Interessanterweise fanden einige Komponenten des 5000GT ihren Weg zurück in den Motorsport. Der weiterentwickelte V8-Motor wurde später in modifizierter Form im Maserati Tipo 151 eingesetzt, einem Prototypen für Le Mans, der 1962 debütierte. Auch wenn der Tipo 151 nicht den erhofften Erfolg brachte, zeigte er doch das Potenzial des Motors.
Stärken und Schwächen: Die zwei Gesichter des Königs
Die größte Stärke des 5000GT war zweifellos sein Motor. Mit seiner enormen Leistung und dem beeindruckenden Drehmoment katapultierte er den schweren GT mühelos auf Geschwindigkeiten jenseits der 240 km/h – eine für die damalige Zeit außergewöhnliche Leistung. Der sonore Klang des V8 war ein weiteres Merkmal, das Kenner zu schätzen wussten.
Die Verarbeitung war auf höchstem Niveau. Jedes Fahrzeug wurde praktisch in Handarbeit gefertigt, mit einer Liebe zum Detail, die heute kaum noch vorstellbar ist. Die Innenausstattung mit feinstem Leder, edlen Hölzern und maßgeschneiderten Instrumenten ließ keine Wünsche offen.

(Gespeicherte Einträge)

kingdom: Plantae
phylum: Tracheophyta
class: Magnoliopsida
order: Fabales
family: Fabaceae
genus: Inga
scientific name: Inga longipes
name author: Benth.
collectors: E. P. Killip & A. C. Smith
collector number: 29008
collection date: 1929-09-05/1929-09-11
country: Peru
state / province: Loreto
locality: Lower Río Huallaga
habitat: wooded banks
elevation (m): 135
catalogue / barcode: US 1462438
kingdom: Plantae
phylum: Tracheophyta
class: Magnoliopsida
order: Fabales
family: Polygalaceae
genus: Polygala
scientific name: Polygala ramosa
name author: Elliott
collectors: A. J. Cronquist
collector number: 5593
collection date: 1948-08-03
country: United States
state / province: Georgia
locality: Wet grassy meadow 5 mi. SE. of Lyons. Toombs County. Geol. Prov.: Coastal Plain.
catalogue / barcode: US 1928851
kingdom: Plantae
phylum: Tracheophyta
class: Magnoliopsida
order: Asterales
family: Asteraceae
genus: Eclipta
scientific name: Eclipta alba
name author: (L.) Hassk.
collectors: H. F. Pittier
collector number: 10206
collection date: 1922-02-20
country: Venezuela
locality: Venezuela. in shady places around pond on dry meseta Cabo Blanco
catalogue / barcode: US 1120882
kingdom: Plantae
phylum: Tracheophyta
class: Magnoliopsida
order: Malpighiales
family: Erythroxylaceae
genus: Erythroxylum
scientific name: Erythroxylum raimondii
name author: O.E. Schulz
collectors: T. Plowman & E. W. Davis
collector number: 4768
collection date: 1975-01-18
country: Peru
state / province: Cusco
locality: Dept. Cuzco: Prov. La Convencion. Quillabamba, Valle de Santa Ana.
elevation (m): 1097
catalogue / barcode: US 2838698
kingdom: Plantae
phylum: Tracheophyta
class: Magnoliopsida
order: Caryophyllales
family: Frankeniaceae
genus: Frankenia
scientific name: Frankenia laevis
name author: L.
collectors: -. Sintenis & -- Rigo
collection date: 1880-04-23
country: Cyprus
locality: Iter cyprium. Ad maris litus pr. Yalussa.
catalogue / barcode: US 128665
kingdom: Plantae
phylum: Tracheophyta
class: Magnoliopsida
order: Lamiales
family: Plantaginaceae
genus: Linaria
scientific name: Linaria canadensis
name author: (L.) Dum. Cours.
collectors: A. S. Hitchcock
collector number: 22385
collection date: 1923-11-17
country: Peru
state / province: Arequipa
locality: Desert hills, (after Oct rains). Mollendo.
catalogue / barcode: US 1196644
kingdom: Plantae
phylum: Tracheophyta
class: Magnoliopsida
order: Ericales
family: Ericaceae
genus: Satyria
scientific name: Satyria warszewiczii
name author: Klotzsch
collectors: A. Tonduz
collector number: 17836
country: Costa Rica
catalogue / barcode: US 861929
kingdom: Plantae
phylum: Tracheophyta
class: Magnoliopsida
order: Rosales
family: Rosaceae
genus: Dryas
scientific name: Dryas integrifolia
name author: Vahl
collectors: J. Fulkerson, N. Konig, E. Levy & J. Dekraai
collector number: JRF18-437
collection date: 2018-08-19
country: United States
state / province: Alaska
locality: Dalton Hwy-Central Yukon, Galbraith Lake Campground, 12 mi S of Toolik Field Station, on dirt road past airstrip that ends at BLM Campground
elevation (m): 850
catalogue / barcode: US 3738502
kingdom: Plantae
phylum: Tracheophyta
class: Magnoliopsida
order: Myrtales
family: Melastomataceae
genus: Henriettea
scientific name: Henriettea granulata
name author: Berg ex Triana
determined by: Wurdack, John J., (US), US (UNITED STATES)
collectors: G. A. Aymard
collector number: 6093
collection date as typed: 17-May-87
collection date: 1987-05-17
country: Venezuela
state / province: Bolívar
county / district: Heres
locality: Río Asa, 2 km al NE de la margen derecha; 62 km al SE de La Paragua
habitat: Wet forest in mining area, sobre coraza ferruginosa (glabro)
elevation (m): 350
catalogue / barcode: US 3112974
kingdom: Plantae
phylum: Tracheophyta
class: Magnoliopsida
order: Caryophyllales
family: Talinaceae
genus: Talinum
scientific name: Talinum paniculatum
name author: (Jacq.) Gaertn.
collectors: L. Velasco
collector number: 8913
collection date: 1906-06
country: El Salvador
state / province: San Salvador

* _ARBEITSANWEISUNGEN_:
[a] Schreibe die Zeilen der Auflistung von der Zeile mit „collector number: 22385“ bis zum Ende der Auflistung neu und setze dabei „nation“ an die Stelle von „country“. Alles Übrige bleibt unverändert.
[b] Führe den Text über den Maserati 5000GT nach seinem letzten Satz weiter.
Der Text und die Auflistung stammen aus unterschiedlichen Quellen.

* _ANTWORTEN JE AUFGABE_:
[a]
collector number: 22385
collection date: 1923-11-17
nation: Peru
state / province: Arequipa
locality: Desert hills, (after Oct rains). Mollendo.
catalogue / barcode: US 1196644
kingdom: Plantae
phylum: Tracheophyta
class: Magnoliopsida
order: Ericales
family: Ericaceae
genus: Satyria
scientific name: Satyria warszewiczii
name author: Klotzsch
collectors: A. Tonduz
collector number: 17836
nation: Costa Rica
catalogue / barcode: US 861929
kingdom: Plantae
phylum: Tracheophyta
class: Magnoliopsida
order: Rosales
family: Rosaceae
genus: Dryas
scientific name: Dryas integrifolia
name author: Vahl
collectors: J. Fulkerson, N. Konig, E. Levy & J. Dekraai
collector number: JRF18-437
collection date: 2018-08-19
nation: United States
state / province: Alaska
locality: Dalton Hwy-Central Yukon, Galbraith Lake Campground, 12 mi S of Toolik Field Station, on dirt road past airstrip that ends at BLM Campground
elevation (m): 850
catalogue / barcode: US 3738502
kingdom: Plantae
phylum: Tracheophyta
class: Magnoliopsida
order: Myrtales
family: Melastomataceae
genus: Henriettea
scientific name: Henriettea granulata
name author: Berg ex Triana
determined by: Wurdack, John J., (US), US (UNITED STATES)
collectors: G. A. Aymard
collector number: 6093
collection date as typed: 17-May-87
collection date: 1987-05-17
nation: Venezuela
state / province: Bolívar
county / district: Heres
locality: Río Asa, 2 km al NE de la margen derecha; 62 km al SE de La Paragua
habitat: Wet forest in mining area, sobre coraza ferruginosa (glabro)
elevation (m): 350
catalogue / barcode: US 3112974
kingdom: Plantae
phylum: Tracheophyta
class: Magnoliopsida
order: Caryophyllales
family: Talinaceae
genus: Talinum
scientific name: Talinum paniculatum
name author: (Jacq.) Gaertn.
collectors: L. Velasco
collector number: 8913
collection date: 1906-06
nation: El Salvador
state / province: San Salvador

[b]
Zu den Schwächen zählte das relativ hohe Gewicht von rund 1.700 kg, das die Agilität in engen Kurven einschränkte. Das Fahrwerk, obwohl für die Zeit fortschrittlich, konnte mit der enormen Motorleistung nicht immer Schritt halten, was zu einem manchmal nervösen Fahrverhalten führen konnte.
Die frühen Modelle mit dem kaum gezähmten Rennmotor waren zudem nicht besonders alltagstauglich. Sie neigten zur Überhitzung im Stadtverkehr, und die Kupplung erforderte erhebliche Bedienkräfte. Die späteren Modelle mit Einspritzung waren in dieser Hinsicht deutlich verbessert.
Ein weiterer Kritikpunkt war der enorme Durst des V8-Motors. Mit einem Verbrauch von 20-25 Litern auf 100 km im normalen Fahrbetrieb – und deutlich mehr bei sportlicher Fahrweise – war der 5000GT selbst für die damalige Zeit ein außergewöhnlich durstiger Geselle.
Der Sammlermarkt: Rare Juwelen mit steigender Wertentwicklung
Mit nur 34 gebauten Exemplaren gehört der Maserati 5000GT zu den seltensten Sportwagen der Nachkriegszeit. Diese extreme Seltenheit, gepaart mit der faszinierenden Geschichte und der technischen Brillanz, macht ihn zu einem der begehrtesten Sammlerstücke auf dem Oldtimermarkt.
Die Preisentwicklung der letzten Jahre spricht eine deutliche Sprache. Während ein 5000GT in den 1990er Jahren noch für unter 100.000 Euro zu haben war, liegen die Preise heute je nach Zustand, Geschichte und Karosseriebauer zwischen 1,5 und 3 Millionen Euro. Besonders wertvolle Exemplare, wie der erste für den Shah gebaute Wagen oder Einzelstücke von Pininfarina oder Bertone, können sogar noch höhere Preise erzielen.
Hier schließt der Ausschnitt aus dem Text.